*Work instructions*.
The records should be repeated word for word, pictures excluded.

● ● ●

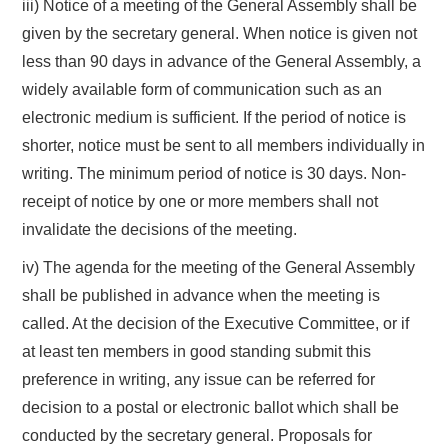
iii) Notice of a meeting of the General Assembly shall be
given by the secretary general. When notice is given not
less than 90 days in advance of the General Assembly, a
widely available form of communication such as an
electronic medium is sufficient. If the period of notice is
shorter, notice must be sent to all members individually in
writing. The minimum period of notice is 30 days. Non-
receipt of notice by one or more members shall not
invalidate the decisions of the meeting.
iv) The agenda for the meeting of the General Assembly
shall be published in advance when the meeting is
called. At the decision of the Executive Committee, or if
at least ten members in good standing submit this
preference in writing, any issue can be referred for
decision to a postal or electronic ballot which shall be
conducted by the secretary general. Proposals for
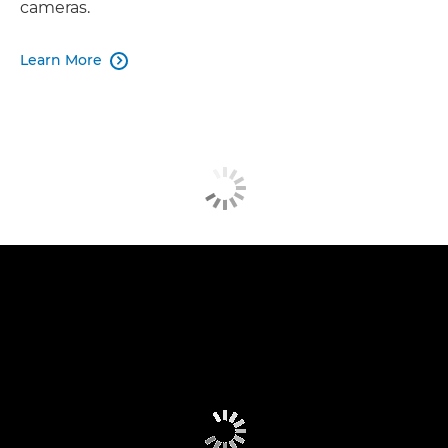
cameras.
Learn More

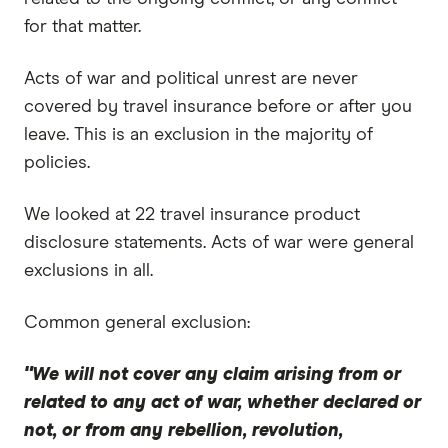
for that matter.
Acts of war and political unrest are never
covered by travel insurance before or after you
leave. This is an exclusion in the majority of
policies.
We looked at 22 travel insurance product
disclosure statements. Acts of war were general
exclusions in all.
Common general exclusion:
"We will not cover any claim arising from or
related to any act of war, whether declared or
not, or from any rebellion, revolution,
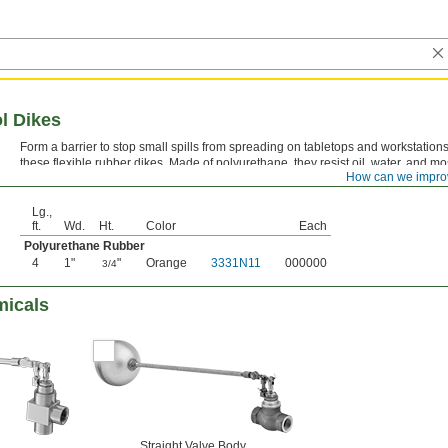
ol Dikes
Form a barrier to stop small spills from spreading on tabletops and workstations
these flexible rubber dikes. Made of polyurethane, they resist oil, water, and mo
How can we impro
chemicals. These dikes are easy to clean and reusable.
Lg.,
ft.
Wd.
Ht.
Color
Each
Polyurethane Rubber
4
1"
"
Orange
3331N11
000000
3/4
micals
Straight Valve Body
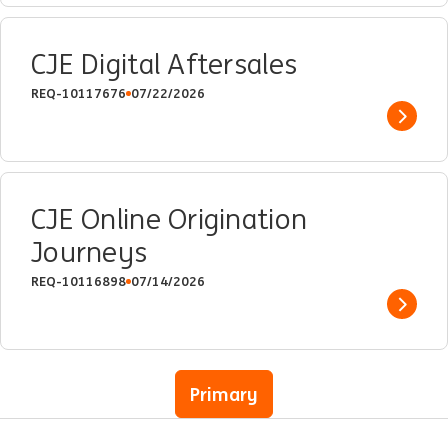
CJE Digital Aftersales
REQ-10117676
07/22/2026
Show 
CJE Online Origination
Journeys
REQ-10116898
07/14/2026
Show 
Primary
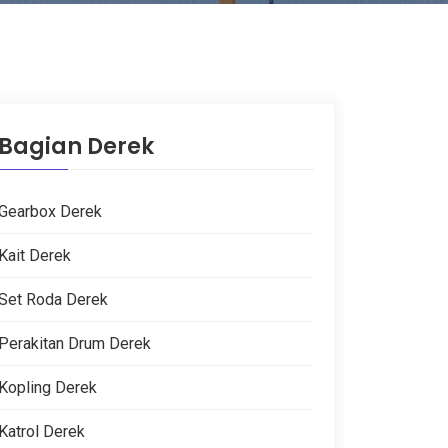
Bagian Derek
Gearbox Derek
Kait Derek
Set Roda Derek
Perakitan Drum Derek
Kopling Derek
Katrol Derek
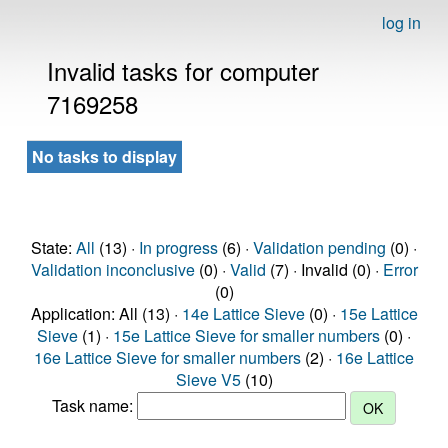
log in
Invalid tasks for computer
7169258
No tasks to display
State:
All
(13) ·
In progress
(6) ·
Validation pending
(0) ·
Validation inconclusive
(0) ·
Valid
(7) · Invalid (0) ·
Error
(0)
Application: All (13) ·
14e Lattice Sieve
(0) ·
15e Lattice
Sieve
(1) ·
15e Lattice Sieve for smaller numbers
(0) ·
16e Lattice Sieve for smaller numbers
(2) ·
16e Lattice
Sieve V5
(10)
Task name:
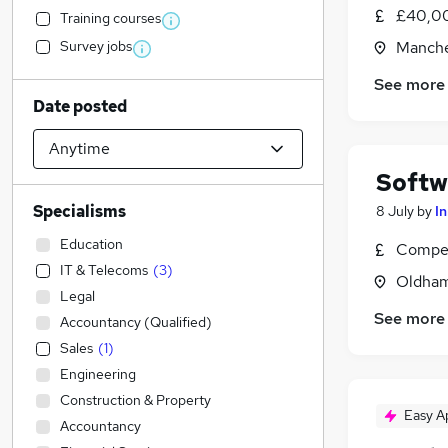
£40,00
Training courses
Survey jobs
Manche
See more
Date posted
Softw
Specialisms
8 July
by
I
Education
Compet
IT & Telecoms
(
3
)
Oldham
Legal
See more
Accountancy (Qualified)
Sales
(
1
)
Engineering
Construction & Property
Easy A
Accountancy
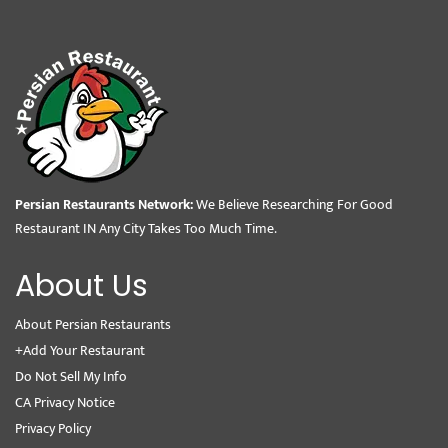
Persian Restaurants Network:
We Believe Researching For Good
Restaurant IN Any City Takes Too Much Time.
About Us
About Persian Restaurants
+Add Your Restaurant
Do Not Sell My Info
CA Privacy Notice
Privacy Policy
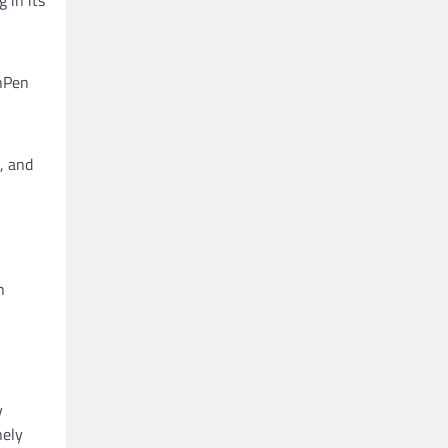
n
inPen
, and
n
y
nely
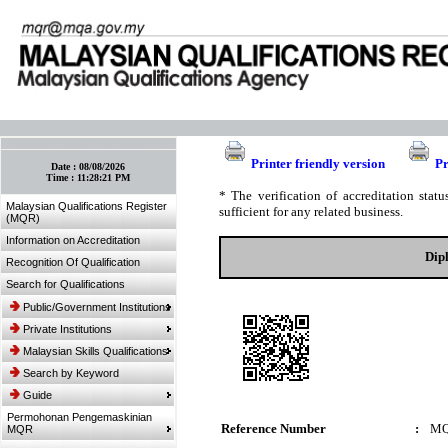
:: Bookmark This Page! :: (Ctrl+D)
Printer friendly version
Pr
Date :
08/08/2026
Time :
11:28:21 PM
* The verification of accreditation sta
Malaysian Qualifications Register
sufficient for any related business.
(MQR)
Information on Accreditation
Dip
Recognition Of Qualification
Search for Qualifications
Public/Government Institutions
Private Institutions
Malaysian Skills Qualifications
Search by Keyword
Guide
Permohonan Pengemaskinian
Reference Number
:
MQ
MQR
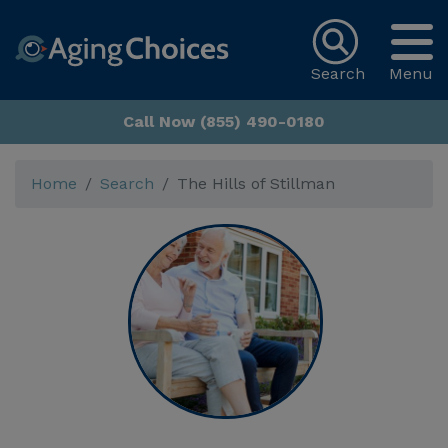
Search
Menu
Call Now (855) 490-0180
Home
Search
The Hills of Stillman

● ● ●

*Finished exercise*.
iii) Notice of a meeting of the General Assembly shall be
given by the secretary general. When notice is given not
less than 90 days in advance of the General Assembly, a
widely available form of communication such as an
electronic medium is sufficient. If the period of notice is
shorter, notice must be sent to all members individually in
writing. The minimum period of notice is 30 days. Non-
receipt of notice by one or more members shall not
invalidate the decisions of the meeting.
iv) The agenda for the meeting of the General Assembly
shall be published in advance when the meeting is
called. At the decision of the Executive Committee, or if
at least ten members in good standing submit this
preference in writing, any issue can be referred for
decision to a postal or electronic ballot which shall be
conducted by the secretary general. Proposals for
cameras.
Learn More

for that matter.
Acts of war and political unrest are never
covered by travel insurance before or after you
leave. This is an exclusion in the majority of
policies.
We looked at 22 travel insurance product
disclosure statements. Acts of war were general
exclusions in all.
Common general exclusion:
"We will not cover any claim arising from or
related to any act of war, whether declared or
not, or from any rebellion, revolution,
ol Dikes
Form a barrier to stop small spills from spreading on tabletops and workstations
these flexible rubber dikes. Made of polyurethane, they resist oil, water, and mo
How can we impro
chemicals. These dikes are easy to clean and reusable.
Lg.,
ft.
Wd.
Ht.
Color
Each
Polyurethane Rubber
4
1"
"
Orange
3331N11
000000
3/4
micals
Straight Valve Body
CJE Digital Aftersales
REQ-10117676
07/22/2026
Show 
CJE Online Origination
Journeys
REQ-10116898
07/14/2026
Show 
Primary
Bagian Derek
Gearbox Derek
Kait Derek
Set Roda Derek
Perakitan Drum Derek
Kopling Derek
Katrol Derek
log in
Invalid tasks for computer
7169258
No tasks to display
State:
All
(13) ·
In progress
(6) ·
Validation pending
(0) ·
Validation inconclusive
(0) ·
Valid
(7) · Invalid (0) ·
Error
(0)
Application: All (13) ·
14e Lattice Sieve
(0) ·
15e Lattice
Sieve
(1) ·
15e Lattice Sieve for smaller numbers
(0) ·
16e Lattice Sieve for smaller numbers
(2) ·
16e Lattice
Sieve V5
(10)
Task name:
£40,00
Training courses
Survey jobs
Manche
See more
Date posted
Softw
Specialisms
8 July
by
I
Education
Compet
IT & Telecoms
(
3
)
Oldham
Legal
See more
Accountancy (Qualified)
Sales
(
1
)
Engineering
Construction & Property
Easy A
Accountancy
Persian Restaurants Network:
We Believe Researching For Good
Restaurant IN Any City Takes Too Much Time.
About Us
About Persian Restaurants
+Add Your Restaurant
Do Not Sell My Info
CA Privacy Notice
Privacy Policy
n
inPen
, and
n
y
nely
:: Bookmark This Page! :: (Ctrl+D)
Printer friendly version
Pr
Date :
08/08/2026
Time :
11:28:21 PM
* The verification of accreditation sta
Malaysian Qualifications Register
sufficient for any related business.
(MQR)
Information on Accreditation
Dip
Recognition Of Qualification
Search for Qualifications
Public/Government Institutions
Private Institutions
Malaysian Skills Qualifications
Search by Keyword
Guide
Permohonan Pengemaskinian
Reference Number
:
MQ
MQR
Search
Menu
Call Now (855) 490-0180
Home
Search
The Hills of Stillman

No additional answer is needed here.